Content starts

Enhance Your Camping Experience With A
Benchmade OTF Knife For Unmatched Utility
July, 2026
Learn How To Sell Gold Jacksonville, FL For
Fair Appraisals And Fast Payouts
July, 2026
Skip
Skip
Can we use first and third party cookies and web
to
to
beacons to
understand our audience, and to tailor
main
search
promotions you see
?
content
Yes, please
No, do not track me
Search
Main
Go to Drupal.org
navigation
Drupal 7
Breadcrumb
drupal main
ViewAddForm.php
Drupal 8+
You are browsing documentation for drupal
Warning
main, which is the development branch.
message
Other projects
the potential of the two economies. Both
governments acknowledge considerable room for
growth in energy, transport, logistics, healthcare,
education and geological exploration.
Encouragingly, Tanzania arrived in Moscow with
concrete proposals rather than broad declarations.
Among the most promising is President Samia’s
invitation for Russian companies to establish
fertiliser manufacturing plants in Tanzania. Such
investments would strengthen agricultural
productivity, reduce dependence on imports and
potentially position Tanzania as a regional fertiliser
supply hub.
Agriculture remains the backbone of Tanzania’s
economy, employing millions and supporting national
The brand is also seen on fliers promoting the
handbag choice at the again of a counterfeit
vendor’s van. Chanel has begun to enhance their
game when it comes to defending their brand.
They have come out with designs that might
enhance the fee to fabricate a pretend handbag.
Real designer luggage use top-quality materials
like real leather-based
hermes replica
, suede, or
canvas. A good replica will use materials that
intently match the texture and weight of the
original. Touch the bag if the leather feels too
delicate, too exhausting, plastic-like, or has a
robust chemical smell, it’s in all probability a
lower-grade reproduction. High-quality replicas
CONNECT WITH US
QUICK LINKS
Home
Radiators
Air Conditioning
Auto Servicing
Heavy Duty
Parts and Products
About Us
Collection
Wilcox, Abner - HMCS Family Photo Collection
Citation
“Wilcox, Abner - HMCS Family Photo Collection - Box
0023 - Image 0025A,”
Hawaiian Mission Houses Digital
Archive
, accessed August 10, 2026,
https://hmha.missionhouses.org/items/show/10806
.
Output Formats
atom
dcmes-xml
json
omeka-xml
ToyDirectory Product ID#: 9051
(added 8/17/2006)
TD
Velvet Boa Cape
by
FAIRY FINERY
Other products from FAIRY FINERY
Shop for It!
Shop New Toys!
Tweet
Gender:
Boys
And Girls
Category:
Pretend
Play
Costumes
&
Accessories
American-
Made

Content ends

PROBLEM STATEMENT: Reproduce all of the data above line for line, without altering any wording, spelling, or punctuation.

RESPONSE FOR THIS EXERCISE:
Enhance Your Camping Experience With A
Benchmade OTF Knife For Unmatched Utility
July, 2026
Learn How To Sell Gold Jacksonville, FL For
Fair Appraisals And Fast Payouts
July, 2026
Skip
Skip
Can we use first and third party cookies and web
to
to
beacons to
understand our audience, and to tailor
main
search
promotions you see
?
content
Yes, please
No, do not track me
Search
Main
Go to Drupal.org
navigation
Drupal 7
Breadcrumb
drupal main
ViewAddForm.php
Drupal 8+
You are browsing documentation for drupal
Warning
main, which is the development branch.
message
Other projects
the potential of the two economies. Both
governments acknowledge considerable room for
growth in energy, transport, logistics, healthcare,
education and geological exploration.
Encouragingly, Tanzania arrived in Moscow with
concrete proposals rather than broad declarations.
Among the most promising is President Samia’s
invitation for Russian companies to establish
fertiliser manufacturing plants in Tanzania. Such
investments would strengthen agricultural
productivity, reduce dependence on imports and
potentially position Tanzania as a regional fertiliser
supply hub.
Agriculture remains the backbone of Tanzania’s
economy, employing millions and supporting national
The brand is also seen on fliers promoting the
handbag choice at the again of a counterfeit
vendor’s van. Chanel has begun to enhance their
game when it comes to defending their brand.
They have come out with designs that might
enhance the fee to fabricate a pretend handbag.
Real designer luggage use top-quality materials
like real leather-based
hermes replica
, suede, or
canvas. A good replica will use materials that
intently match the texture and weight of the
original. Touch the bag if the leather feels too
delicate, too exhausting, plastic-like, or has a
robust chemical smell, it’s in all probability a
lower-grade reproduction. High-quality replicas
CONNECT WITH US
QUICK LINKS
Home
Radiators
Air Conditioning
Auto Servicing
Heavy Duty
Parts and Products
About Us
Collection
Wilcox, Abner - HMCS Family Photo Collection
Citation
“Wilcox, Abner - HMCS Family Photo Collection - Box
0023 - Image 0025A,”
Hawaiian Mission Houses Digital
Archive
, accessed August 10, 2026,
https://hmha.missionhouses.org/items/show/10806
.
Output Formats
atom
dcmes-xml
json
omeka-xml
ToyDirectory Product ID#: 9051
(added 8/17/2006)
TD
Velvet Boa Cape
by
FAIRY FINERY
Other products from FAIRY FINERY
Shop for It!
Shop New Toys!
Tweet
Gender:
Boys
And Girls
Category:
Pretend
Play
Costumes
&
Accessories
American-
Made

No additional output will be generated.